O vento beija tuas bochechas com a amabilidade que eu gostaria que partisse dos meus lábios, esvoaça estes teus cachos vermelhos que ascendem na tua pele marrom, como eu mesma ansiaria assanhá-los.
— Você pensa demais, Helena. — Sua voz me arranca do devaneio, enquanto ela se reclina sobre a grama, apoiada nos cotovelos, os olhos fechados para escapar à brasa do sol que lhe acaricia a face. — Sempre que olho para você, está com essa expressão de quem carrega todas as respostas e perguntas do mundo. — Ela ri, abrindo uma palma sobre a testa para fitar-me sob a sombra com aqueles olhos de esmeraldas escuras, que guardam segredos de eras antigas.
— As maiores conversas acontecem na minha própria cabeça, Clarice. — Respondo, devolvendo-lhe o sorriso. — Enquanto você aproveita o sol, eu fico tentando entender o que já é bonito por si só.
Descanso o corpo do seu lado, o meu vestido azul escuro ondulando no ar como o teu verde florido, numa dança de cores. Com a ponta dos dedos, desenho um rio invisível sobre teu antebraço, sinuoso e gentil, até que desague em mim a tua torrente. Você se aproxima mais, quase vertendo nossos corpos a ocuparem o mesmo espaço e entrelaça os dedos nos meus, deitando a cabeça no meu ombro.

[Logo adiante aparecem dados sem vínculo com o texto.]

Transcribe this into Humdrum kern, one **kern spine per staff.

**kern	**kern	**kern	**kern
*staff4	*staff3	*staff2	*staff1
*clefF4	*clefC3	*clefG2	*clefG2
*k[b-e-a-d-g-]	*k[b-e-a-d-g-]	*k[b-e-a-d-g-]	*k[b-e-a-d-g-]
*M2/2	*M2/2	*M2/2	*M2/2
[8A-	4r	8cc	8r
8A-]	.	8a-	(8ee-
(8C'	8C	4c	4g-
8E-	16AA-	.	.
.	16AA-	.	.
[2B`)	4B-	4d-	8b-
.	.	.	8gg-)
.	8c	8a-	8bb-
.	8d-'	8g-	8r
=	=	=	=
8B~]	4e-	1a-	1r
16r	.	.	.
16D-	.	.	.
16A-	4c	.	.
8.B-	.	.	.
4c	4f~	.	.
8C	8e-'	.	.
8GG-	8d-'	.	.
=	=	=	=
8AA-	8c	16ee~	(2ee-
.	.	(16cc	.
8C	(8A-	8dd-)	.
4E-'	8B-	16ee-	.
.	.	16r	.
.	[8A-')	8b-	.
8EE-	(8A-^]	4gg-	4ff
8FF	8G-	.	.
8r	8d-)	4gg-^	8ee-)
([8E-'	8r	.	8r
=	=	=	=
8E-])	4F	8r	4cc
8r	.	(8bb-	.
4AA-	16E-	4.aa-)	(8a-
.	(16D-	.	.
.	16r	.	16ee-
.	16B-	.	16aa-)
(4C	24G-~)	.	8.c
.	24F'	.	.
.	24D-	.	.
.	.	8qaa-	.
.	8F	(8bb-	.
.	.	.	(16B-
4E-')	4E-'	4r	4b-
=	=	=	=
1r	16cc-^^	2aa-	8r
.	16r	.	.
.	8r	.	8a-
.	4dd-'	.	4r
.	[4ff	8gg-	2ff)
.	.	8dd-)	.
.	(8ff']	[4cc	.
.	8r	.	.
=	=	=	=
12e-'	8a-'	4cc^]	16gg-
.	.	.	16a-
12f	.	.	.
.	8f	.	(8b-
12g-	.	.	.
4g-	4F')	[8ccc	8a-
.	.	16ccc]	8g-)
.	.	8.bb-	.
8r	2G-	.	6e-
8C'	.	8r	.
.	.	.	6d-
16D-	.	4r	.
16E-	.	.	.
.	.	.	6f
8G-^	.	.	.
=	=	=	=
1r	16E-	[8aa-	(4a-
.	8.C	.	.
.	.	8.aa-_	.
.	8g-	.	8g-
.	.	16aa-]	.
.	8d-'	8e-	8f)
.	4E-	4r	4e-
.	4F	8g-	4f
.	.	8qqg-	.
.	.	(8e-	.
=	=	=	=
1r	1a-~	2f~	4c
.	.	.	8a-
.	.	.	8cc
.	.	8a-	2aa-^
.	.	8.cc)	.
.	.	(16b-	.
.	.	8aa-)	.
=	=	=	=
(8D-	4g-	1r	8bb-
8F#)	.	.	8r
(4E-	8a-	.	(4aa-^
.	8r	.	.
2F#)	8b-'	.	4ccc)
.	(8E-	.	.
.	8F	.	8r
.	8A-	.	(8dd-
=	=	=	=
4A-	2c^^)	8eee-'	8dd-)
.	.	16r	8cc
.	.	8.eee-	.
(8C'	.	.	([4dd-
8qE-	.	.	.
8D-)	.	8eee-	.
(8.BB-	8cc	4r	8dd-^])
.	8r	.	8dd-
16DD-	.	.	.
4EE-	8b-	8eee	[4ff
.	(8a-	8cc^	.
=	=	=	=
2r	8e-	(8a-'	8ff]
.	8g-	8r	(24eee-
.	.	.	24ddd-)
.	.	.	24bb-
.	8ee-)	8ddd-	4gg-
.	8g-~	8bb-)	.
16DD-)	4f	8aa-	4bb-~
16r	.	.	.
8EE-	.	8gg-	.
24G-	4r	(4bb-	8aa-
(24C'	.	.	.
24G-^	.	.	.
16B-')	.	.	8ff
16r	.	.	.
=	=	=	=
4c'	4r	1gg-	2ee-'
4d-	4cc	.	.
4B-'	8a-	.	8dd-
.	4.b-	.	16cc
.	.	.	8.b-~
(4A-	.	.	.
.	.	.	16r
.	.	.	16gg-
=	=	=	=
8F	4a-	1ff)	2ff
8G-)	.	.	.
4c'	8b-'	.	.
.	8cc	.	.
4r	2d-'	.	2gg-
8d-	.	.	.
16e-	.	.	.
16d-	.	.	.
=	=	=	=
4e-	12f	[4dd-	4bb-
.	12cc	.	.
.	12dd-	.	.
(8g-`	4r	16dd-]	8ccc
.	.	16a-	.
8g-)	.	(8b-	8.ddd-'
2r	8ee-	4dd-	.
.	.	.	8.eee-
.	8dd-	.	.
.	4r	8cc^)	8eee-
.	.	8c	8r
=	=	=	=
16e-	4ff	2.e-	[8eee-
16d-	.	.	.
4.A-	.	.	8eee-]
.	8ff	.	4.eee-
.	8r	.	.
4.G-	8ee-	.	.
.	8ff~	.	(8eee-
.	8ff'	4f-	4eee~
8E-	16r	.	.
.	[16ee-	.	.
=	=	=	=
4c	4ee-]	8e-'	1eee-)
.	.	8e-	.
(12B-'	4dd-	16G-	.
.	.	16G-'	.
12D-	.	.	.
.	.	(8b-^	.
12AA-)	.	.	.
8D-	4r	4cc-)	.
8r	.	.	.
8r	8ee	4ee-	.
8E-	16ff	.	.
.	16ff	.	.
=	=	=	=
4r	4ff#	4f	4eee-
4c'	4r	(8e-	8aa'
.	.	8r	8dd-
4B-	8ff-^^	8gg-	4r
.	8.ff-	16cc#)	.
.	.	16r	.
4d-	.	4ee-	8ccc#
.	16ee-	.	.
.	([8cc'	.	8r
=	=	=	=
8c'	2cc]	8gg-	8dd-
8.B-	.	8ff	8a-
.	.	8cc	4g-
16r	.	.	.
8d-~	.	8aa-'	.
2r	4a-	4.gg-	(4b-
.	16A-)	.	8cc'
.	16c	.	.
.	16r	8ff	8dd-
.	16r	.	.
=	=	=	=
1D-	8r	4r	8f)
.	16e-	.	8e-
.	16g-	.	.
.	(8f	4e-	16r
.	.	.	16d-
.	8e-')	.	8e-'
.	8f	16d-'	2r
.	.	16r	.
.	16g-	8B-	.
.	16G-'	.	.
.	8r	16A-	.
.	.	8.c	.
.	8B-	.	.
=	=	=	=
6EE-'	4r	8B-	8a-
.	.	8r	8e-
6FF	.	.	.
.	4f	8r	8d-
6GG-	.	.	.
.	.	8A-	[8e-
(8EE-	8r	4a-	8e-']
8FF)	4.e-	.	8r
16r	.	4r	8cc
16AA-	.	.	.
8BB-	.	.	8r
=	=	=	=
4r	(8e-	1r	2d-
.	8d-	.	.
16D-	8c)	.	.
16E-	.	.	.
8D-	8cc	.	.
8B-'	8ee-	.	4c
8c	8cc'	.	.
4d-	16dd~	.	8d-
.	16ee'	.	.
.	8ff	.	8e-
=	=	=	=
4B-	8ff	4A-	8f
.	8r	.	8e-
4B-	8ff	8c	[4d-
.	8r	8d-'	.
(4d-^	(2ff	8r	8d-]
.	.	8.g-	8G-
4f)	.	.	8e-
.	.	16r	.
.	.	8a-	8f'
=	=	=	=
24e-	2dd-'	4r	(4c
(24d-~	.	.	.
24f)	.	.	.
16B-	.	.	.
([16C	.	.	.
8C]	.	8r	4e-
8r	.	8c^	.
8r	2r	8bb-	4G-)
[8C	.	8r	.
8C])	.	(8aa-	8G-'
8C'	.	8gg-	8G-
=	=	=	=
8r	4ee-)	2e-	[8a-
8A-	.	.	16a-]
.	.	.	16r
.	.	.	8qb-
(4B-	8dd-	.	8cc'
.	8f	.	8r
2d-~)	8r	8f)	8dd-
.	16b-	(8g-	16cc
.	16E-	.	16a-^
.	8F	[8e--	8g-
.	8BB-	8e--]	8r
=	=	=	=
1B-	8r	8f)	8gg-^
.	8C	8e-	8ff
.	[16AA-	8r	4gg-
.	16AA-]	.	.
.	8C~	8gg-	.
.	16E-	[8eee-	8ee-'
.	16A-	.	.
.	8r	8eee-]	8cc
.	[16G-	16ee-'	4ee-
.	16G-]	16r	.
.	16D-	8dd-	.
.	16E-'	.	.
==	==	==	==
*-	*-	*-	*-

— Às vezes o que há para se viver fora do devaneio é mais interessante que a fantasia. — Murmura com doçura despretensiosa.
Guardo-lhe o silêncio. Clarice, uma ladra maviosa, sempre me rouba as palavras e faz de mim filósofa sem voz. Que posso dizer a um espírito que é tão seu que nem os olhos nem as palavras podem traduzir-lhe a essência?
Compartilho, nestas brisas de outono, a quietude da tua companhia. A tarde se alonga como um manto de cetim sobre nós, coberto de constelações, onde cada estrela é uma promessa de mais um dia morando nestes dedos entrelaçados, no roçar dos teus lábios em minha testa, no sussurro das tuas palavras doces ao meu ouvido.
E em cada crepúsculo, veria o reflexo de nossas memórias projetado sobre o horizonte — uma tapeçaria invisível, tecida por todas as palavras que jamais ousamos dizer.